In late August, Salvini initially blocked a boat carrying some 177 people from unloading, leading to a nearly week-long standoff.
But in Greece boats continue to arrive, despite declining living standards in the overcrowded camps, particularly on the islands, and the apparent attempts to discourage rescue workers and activists.
According to the United Nations refugee agency (UNHCR), more than 21,000 refugees and migrants have reached Greece in 2018, a number that pales in comparison to the nearly million who passed through the country three years earlier.
On Thursday, the Greek coast guard retrieved 65 people on a boat in the Mediterranean near southwestern Greece, according to the local daily Ekathimerini.
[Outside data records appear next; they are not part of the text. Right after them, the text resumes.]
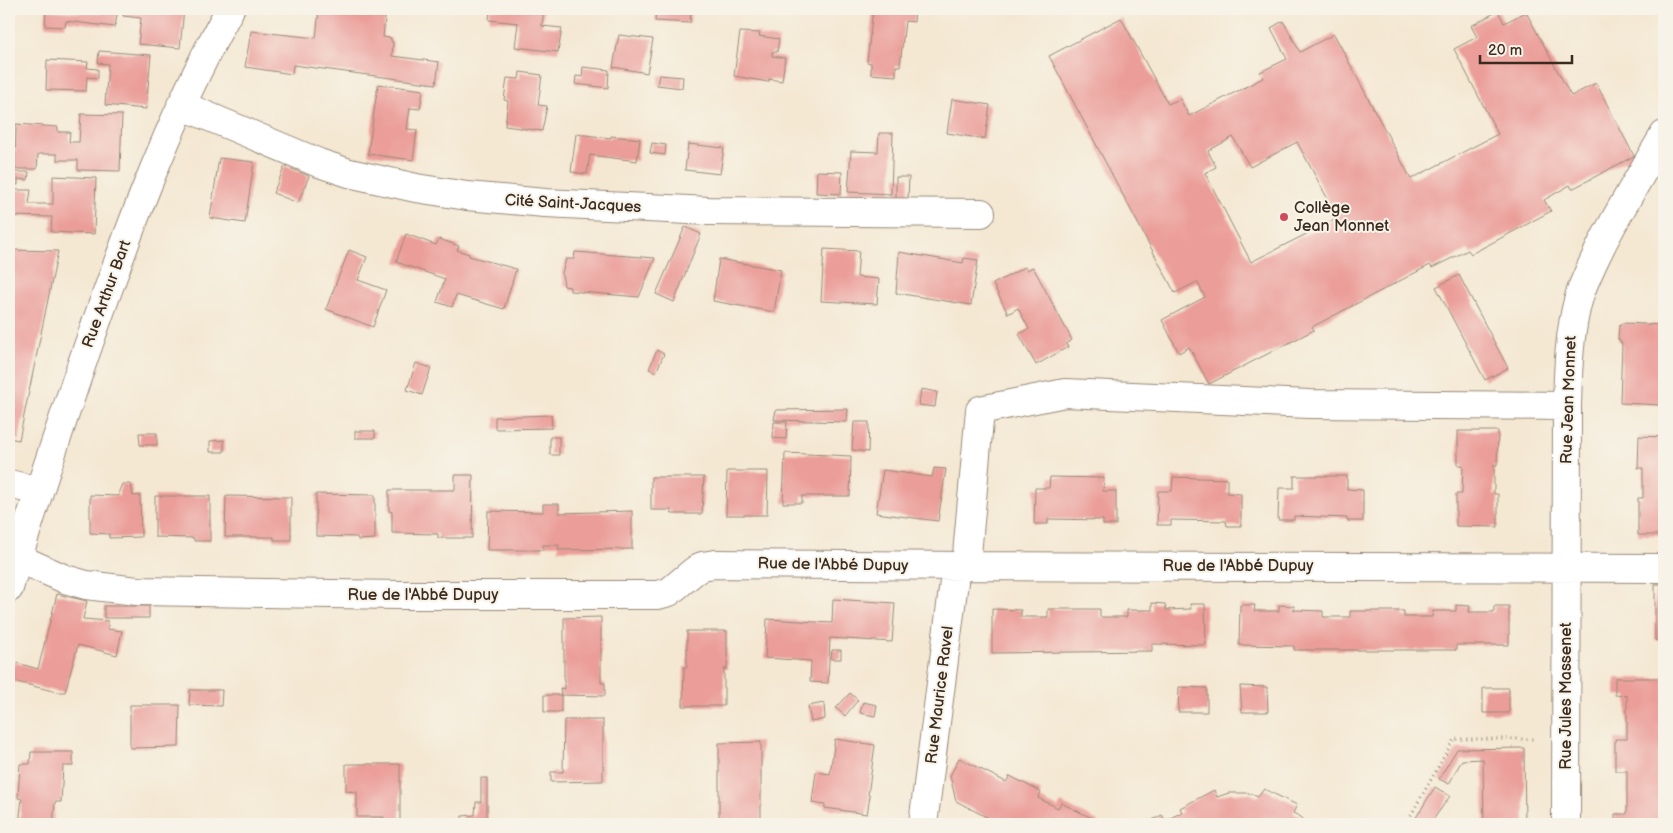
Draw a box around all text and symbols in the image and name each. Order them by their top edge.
scale bar [1480,32,1573,64]
text: 20 m [1488,41,1522,60]
street label: Cité Saint-Jacques [504,191,642,217]
place label: Collège Jean Monnet [1294,199,1389,236]
marker: Collège Jean Monnet [1278,211,1290,223]
street label: Rue Arthur Bart [79,237,135,351]
street label: Rue Jean Monnet [1557,335,1581,465]
street label: Rue de l'Abbé Dupuy [757,554,909,576]
street label: Rue de l'Abbé Dupuy [1163,557,1314,576]
street label: Rue de l'Abbé Dupuy [348,586,499,605]
street label: Rue Jules Massenet [1557,622,1576,770]
street label: Rue Maurice Ravel [922,625,958,765]

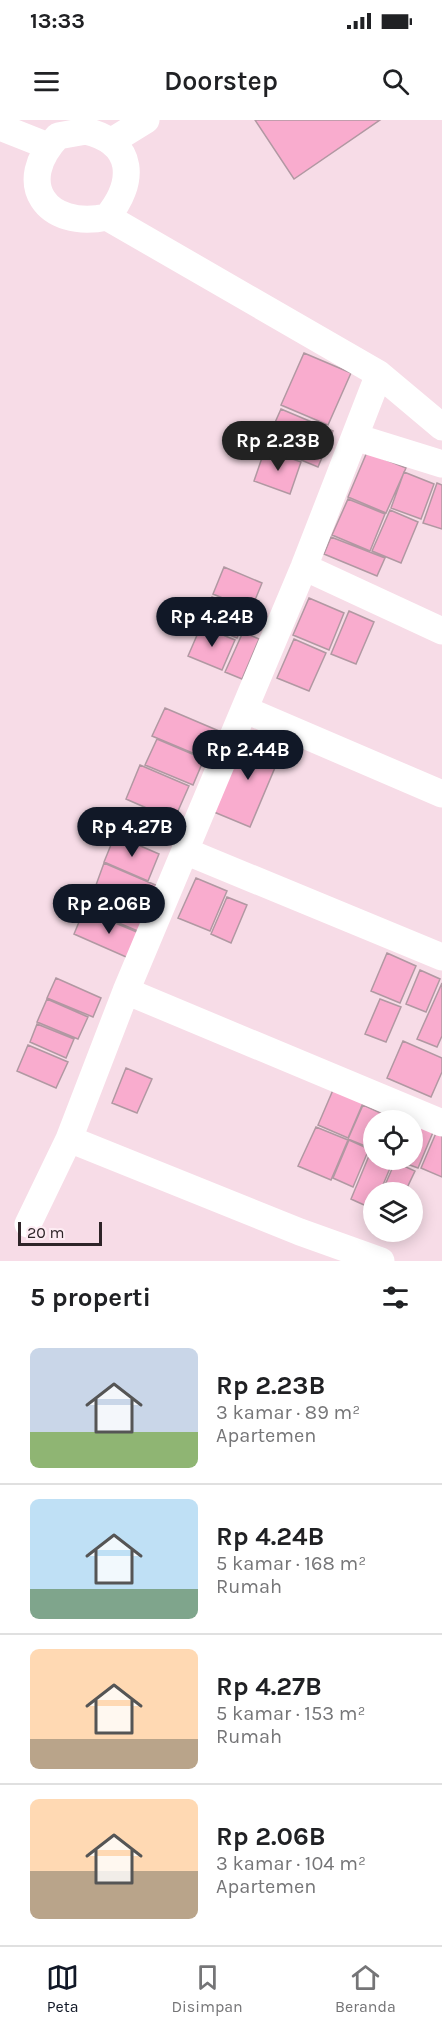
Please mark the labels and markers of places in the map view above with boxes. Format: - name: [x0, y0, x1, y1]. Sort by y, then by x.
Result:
- pin: Rp 2.23B: [216, 421, 340, 472]
- pin: Rp 4.24B: [150, 597, 274, 648]
- pin: Rp 2.44B: [186, 730, 310, 781]
- pin: Rp 4.27B: [70, 807, 194, 858]
- pin: Rp 2.06B: [47, 884, 171, 935]

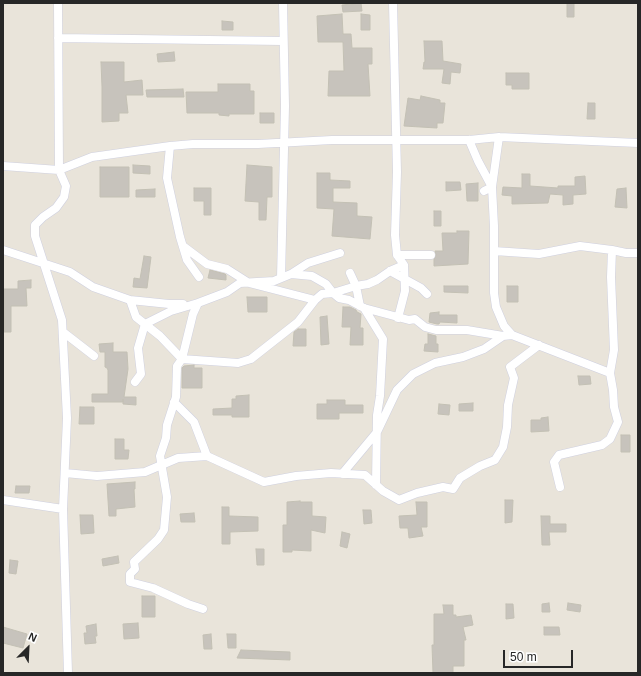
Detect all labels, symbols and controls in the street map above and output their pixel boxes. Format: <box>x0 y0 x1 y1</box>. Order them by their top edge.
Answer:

Arrivals have also swelled on the country’s land border with Turkey, where a growing number of people cross the Evros River to enter Greece.
Meanwhile, with the charges pending against four of its members, the ERCI has suspended all its operations indefinitely.
Among those services was a clinic in Moria, a cramped refugee camp on Lesbos, and programmes in the nearby Karatepe camp.
“Based on what I’ve seen till now, our people are being prosecuted for doing nothing wrong,” Moraitis said.
“It feels like the authorities want to make an example out of us to scare others from doing search-and-rescue,” he concluded.
“In the end, they [authorities] will say, ‘Oops, our bad,’ but lives will have been ruined already.”